Brief description of the history and process of brilliant cutting glass
The art of hand-engraving glass is hundreds of years old. In United Kingdom brilliant cutting became very popular during the Victorian era, and towards the end of the 19th century most glass companies had, at least, one full-time brilliant cutter. They worked in close collaboration with other craftsmen, such as silverers and bewellers. The machinery in those days was crude and therefore the skill level of the engravers had to be unbelievably high, to be able to produce the stunning brilliant-cut pieces they did. The styles of brilliant-cut items have varied between countries and developed over time. However, the basic principles of glass engraving have remained the same.
Materials and tools
Various types of glass can be brilliant cut. Usually we use 4mm or 6mm low iron float that has most of the impurities removed, giving it superior clarity, especially when silvered. The glass is hand-cut to the desired size by using a tungsten wheel, lubricated with cutting oil. The glass edge can then be either left clean cut, polished edge, or arrised – the sharp edges taken off with a stone. After inspecting the glass for scratches or imperfections, it is then ready for the actual brilliant cutting.
According to the effect needed, a stone wheel is used to create the desired effects on glass. The stone wheel is shaped by hand, using an industrial diamond and pieces of old wheels, to have a particular effect on glass. Typically 3 or 4 different shaped stones are used on one design, sometimes more.
The brilliant cutting process
Once we have agreed a design with our client, it must be drawn onto the glass in reverse, as the carved side will be the silvered side. This is done using a paint pen, which dries quickly and remains on the glass during the rough stone cutting as the glass is exposed to water.
The stone wheel is turned via a spindle-pulley system, originally using a foot pedal but in later years a simple electric motor. During the brilliant cutting the stone is constantly moisturised with water to prevent the stone and glass from heating up. The engraver holds and moves the glass against the weel, controlling both the shape and depth of the cut. Mastering this process takes years of practise and hard work.
The cuts on the glass at this stage have a dull or matt finish. In some cases, this can be the desired effect, but mostly they will be polished. This is done using a wooden wheel, turned to shape by hand with a sharp chisel. A mixture of pumice powder and water is applied to the wood which removes any stone marks within the cut. The result is a polished effect, but not as bright as the glass itself.

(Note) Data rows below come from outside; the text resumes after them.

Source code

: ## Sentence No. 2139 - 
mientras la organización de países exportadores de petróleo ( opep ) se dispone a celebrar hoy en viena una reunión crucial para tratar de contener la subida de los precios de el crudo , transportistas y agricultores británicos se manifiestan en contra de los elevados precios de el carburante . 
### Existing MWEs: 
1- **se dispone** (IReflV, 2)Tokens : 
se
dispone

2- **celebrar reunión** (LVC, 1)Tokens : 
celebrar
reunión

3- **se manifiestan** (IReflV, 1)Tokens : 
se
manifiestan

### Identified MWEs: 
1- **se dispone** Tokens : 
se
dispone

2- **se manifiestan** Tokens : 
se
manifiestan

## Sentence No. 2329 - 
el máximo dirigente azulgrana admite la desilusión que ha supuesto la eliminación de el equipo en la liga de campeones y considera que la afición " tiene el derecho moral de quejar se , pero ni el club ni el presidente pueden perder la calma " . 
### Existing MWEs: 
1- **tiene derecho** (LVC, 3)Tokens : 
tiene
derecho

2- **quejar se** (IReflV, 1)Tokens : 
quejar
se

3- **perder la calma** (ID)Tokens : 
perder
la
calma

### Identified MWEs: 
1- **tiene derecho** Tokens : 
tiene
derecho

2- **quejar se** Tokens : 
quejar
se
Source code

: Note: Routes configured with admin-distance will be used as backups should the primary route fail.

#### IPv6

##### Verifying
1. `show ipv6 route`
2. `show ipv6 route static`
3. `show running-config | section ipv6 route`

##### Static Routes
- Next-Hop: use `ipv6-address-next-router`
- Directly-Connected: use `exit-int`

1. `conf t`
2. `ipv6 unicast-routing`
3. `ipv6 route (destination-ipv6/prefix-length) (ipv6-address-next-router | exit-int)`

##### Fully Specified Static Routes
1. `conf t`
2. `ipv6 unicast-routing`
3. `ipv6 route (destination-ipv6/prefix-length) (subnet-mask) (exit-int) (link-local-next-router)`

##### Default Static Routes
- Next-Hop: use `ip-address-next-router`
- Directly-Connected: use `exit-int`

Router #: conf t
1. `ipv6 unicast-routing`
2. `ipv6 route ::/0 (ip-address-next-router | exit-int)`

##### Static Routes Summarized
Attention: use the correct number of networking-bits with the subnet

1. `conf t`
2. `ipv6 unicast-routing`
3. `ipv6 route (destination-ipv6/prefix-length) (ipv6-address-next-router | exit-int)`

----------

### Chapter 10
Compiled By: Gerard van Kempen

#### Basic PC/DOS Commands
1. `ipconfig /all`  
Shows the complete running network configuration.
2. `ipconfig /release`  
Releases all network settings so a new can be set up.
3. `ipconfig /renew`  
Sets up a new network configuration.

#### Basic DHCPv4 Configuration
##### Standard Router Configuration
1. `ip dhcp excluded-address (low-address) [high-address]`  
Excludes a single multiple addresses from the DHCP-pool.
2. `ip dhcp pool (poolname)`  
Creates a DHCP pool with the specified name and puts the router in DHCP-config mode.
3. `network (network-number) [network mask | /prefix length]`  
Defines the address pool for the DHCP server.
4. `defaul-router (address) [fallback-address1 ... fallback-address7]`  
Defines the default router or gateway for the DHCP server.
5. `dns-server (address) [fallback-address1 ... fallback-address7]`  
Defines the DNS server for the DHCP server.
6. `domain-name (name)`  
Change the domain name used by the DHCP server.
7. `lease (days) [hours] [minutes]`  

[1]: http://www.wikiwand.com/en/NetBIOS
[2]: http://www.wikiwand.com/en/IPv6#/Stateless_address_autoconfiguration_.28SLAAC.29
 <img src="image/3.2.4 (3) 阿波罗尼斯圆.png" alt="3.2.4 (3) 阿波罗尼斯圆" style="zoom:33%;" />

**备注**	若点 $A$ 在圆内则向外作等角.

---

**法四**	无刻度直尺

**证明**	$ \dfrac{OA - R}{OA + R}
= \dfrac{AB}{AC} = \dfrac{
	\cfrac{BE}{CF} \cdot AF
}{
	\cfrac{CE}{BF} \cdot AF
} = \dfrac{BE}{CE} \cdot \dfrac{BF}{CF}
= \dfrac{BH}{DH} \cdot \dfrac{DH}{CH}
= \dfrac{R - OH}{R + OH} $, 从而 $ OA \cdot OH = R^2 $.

Some engravers will use a felt wheel and jewellers rouge, which is also known as cerium oxide for the final polishing of the glass. It is used by opticians, jewellers and most automated glass machines. However, we use cork wheels instead of felt. The reason for this, is that in over 30 years of experience, they perform better in our opinion. The ‘mark-off’ is the final check in bright light to look for any unacceptable work marks.
Every piece made is unique, even on duplicate designs and some of these minor differences are what gives each piece its own ‘fingerprint’. Once any blemishes or slip marks are highlighted, they are removed with the cork wheel. The decorated piece of glass is now ready for silvering, hand-frosting or simply to be glazed as is.
At GlassCarve we use the same traditional methods of engraving as the brilliant cutters in the Victorian era. The unique, mesmerising aesthetics of brilliant-cut glass can not be achieved with any modern technologies!